Ağustos ayında, Kıbrıs’ta, Mesarya Ovası’nın tam ortasında gece ayrı, gündüz ayrı cehennem provası yaşanırken..

Ama yine de, kan ter içinde de olsa, aşktan sırılsıklam mutludurlar insanlar diyesiydim ama..

Bir baktım ki çoktan gitmiş. Karşımdaki sandalye bomboş.

Yoksa ben hep boş sandalyelere mi konuşmuş oldum.

Olsun, canın sağ olsun.

Varlığından ziyade yokluğuna aşık olunur hep. Zaten sende olmayan vasıfları hayalimce sana katarak veya kodlayarak hayranlık duymamı sağlayan da bizzat bendim.
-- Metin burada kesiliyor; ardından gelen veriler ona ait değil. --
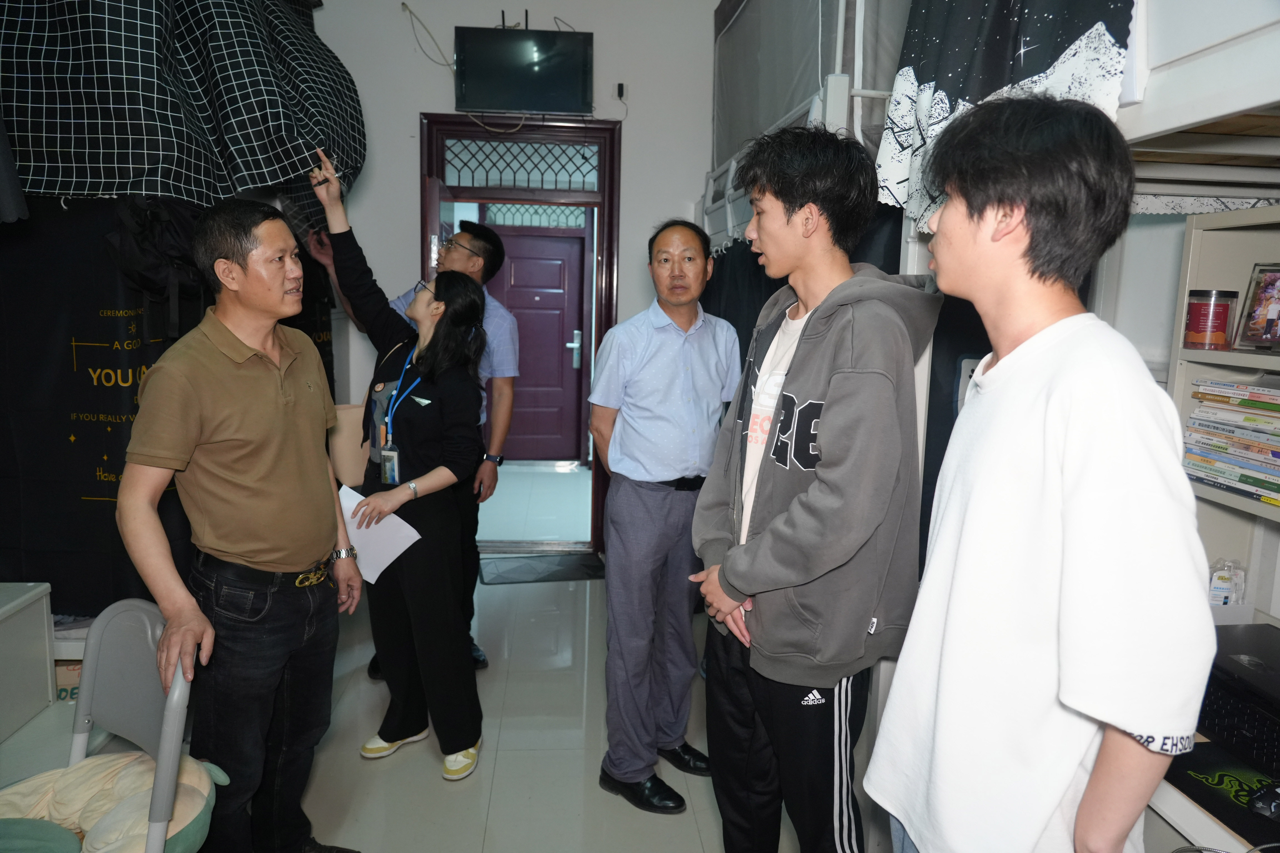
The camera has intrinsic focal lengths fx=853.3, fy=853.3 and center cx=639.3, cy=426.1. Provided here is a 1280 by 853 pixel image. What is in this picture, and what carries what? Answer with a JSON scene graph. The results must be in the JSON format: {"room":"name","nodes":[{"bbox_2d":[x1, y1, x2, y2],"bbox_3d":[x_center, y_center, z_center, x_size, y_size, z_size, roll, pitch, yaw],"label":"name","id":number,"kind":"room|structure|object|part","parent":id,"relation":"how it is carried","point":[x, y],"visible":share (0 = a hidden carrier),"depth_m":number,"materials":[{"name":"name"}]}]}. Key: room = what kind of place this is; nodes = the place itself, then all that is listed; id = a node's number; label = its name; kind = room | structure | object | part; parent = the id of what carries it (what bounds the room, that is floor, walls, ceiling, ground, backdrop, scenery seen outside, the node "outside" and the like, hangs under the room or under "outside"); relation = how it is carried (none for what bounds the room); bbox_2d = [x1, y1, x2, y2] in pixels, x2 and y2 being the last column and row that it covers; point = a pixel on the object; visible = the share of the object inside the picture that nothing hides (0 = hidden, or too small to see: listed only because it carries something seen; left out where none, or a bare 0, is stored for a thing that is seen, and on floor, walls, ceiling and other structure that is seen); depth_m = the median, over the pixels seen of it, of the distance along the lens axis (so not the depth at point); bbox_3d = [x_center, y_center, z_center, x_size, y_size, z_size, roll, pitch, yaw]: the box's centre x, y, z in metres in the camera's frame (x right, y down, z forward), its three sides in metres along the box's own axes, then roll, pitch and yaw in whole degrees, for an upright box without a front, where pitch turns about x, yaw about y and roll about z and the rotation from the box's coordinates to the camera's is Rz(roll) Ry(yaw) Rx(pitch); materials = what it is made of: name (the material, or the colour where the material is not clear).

Seni sevmeye devam etmeme engel değildir yokluğun, dedim, bu kez kendi kendime.

Sonra durup düşündüm. Yoksa, sen baştan beri yoktun da varmışsın gibi mi yapıyor ve yaşıyordum seni.

Öyle ya, gönül gider, bir var bir yok olanı. Ele avuca sığmayanı, bir yerde durmayacak olanı. Kalıcı olanı değil, geçici olanı sever hep.

Mesarya ovasında başlayan ve Lefkoşa’da devam edip, Elye’nin portakal bahçelerinin ortasında devam ederekten.

Yazımı Kuzey Kıbrıs’ın rüzgarlar köyü Yeşilırmak’ta, bir başıma bira balık, verigo üzüm muhabbetiyle bitireceğimi tahmin edemediğim kadar beklenemedik bir sürprizdi gidişin.

Seni sevmemin yaşattığı heyecanı ve çocuksuluğumu saklamalıydım, o yüzden hata benim.

Çünkü sevmeyi saklamaktan beter ve zordur açık etmek.

Ve sonra sebep olduğu sıkıntıları omuzlamak, kaldırabilmek.

Sevildiğini bilmeden, sevdiğini belli edersen. Bunu yaparsan, daha çabuk ve daha çok kaybedersin onu, bundan eminim.

Denedim ve kaybettim.

Olsun, onlu ya da onsuz aşkın hayali hakikatinden güzel.

Hele ki yaz aşkını yazdığım bu fasılda Yeşilırmak’ın kıyılarında yazıma son vermek, aşk kadar güzel.

Aşk ilişkisinin nasıl seyredeceğinin sürpriz gidişatını anlatabildim mi bilemem.

Ama, Maşuk gider ve aşık edebiyata batar bulanır, bu hep böyle.

Yaz aşkı, yaz dedi, çekti gitti, yazdım.

Aşkı yaşamaktan ziyade yazmak hepsinden güzel.

Ya yazarsın, ya da yaşarsın aşkı. Yazarsan yaşayamaz, yaşarsan da yazamaya vakit bulamazsın aşkı, diye yazmıştım seneler önce.,

Yazabilmen için gitmesi gerek.

Gitti ve yazdım.

Yaz aşkı yaz dedi, yazmaya başladığımda yanımdaydı, Mesarya’daydım, Lefkoşa’da sonra.

Ardından Dillirga’da şimdi yalnızım, anladın mı şimdi neden yazarım.